Some food for thought
"Where no gods are, spectres rule."
—Novalis (German Poet, 1772-1801)
Word for the day
Bombinate (v)
To make a humming or buzzing noise.
First thought this morning
PM Modi participated in one hour Chat Show (some may want to call
it interview) with India TV Host Rajat Sharma, after the election campaign for
5th phase of the election had ended on Saturday evening. The show was telecast
live on TV and widely shared on internet. Other political leaders also held
rallies on Sunday which were shown on TV and widely shared on internet and
social media.
The Election Commission has banned some political leader from
campaigning for 24hr to 72hr. During the period of ban, the recordings of old
speeches of these leaders were widely shared on internet and social media and
even shown on TV in some cases.
In his weekly column in Times of India, noted columnist and
writer Akar Patel (see
here) also raised a pertinent point. He highlighted that though the
election commission has banned publication/broadcast of exit poll results till
the polling for all seats is complete, there is no ban on conduct of exit poll.
The agencies conducting exit polls are free to conduct poll and communicate (or
even sell) the outcome privately to the interested parties like political
parties, large investors, etc.
··········
- **Required work**:
1) Answer these questions using the provided text, each in a few words:
(a) What does "bombinate" mean?
(b) Who hosted the chat show in which PM Modi took part?
(c) Until when has the election commission banned publication or broadcast of exit poll results?
2) For each statement below, say whether it agrees with the provided text. Give yes or no and quote the words from the text that decide it.
(a) Novalis was a German poet.
(b) The chat show with PM Modi was not broadcast live.
(c) The election commission has banned the conduct of exit polls.
··········
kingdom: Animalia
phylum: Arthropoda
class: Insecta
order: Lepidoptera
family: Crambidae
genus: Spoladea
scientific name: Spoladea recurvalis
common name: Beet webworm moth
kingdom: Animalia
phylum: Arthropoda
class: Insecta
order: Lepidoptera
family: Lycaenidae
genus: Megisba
··········
- **Full answers**:
1)
(a) To make a humming or buzzing noise.
(b) India TV host Rajat Sharma.
(c) Until polling for all seats is complete.

2)
(a) Yes: "Novalis (German Poet, 1772-1801)"
(b) No: "The show was telecast live on TV and widely shared on internet."
(c) No: "there is no ban on conduct of exit poll."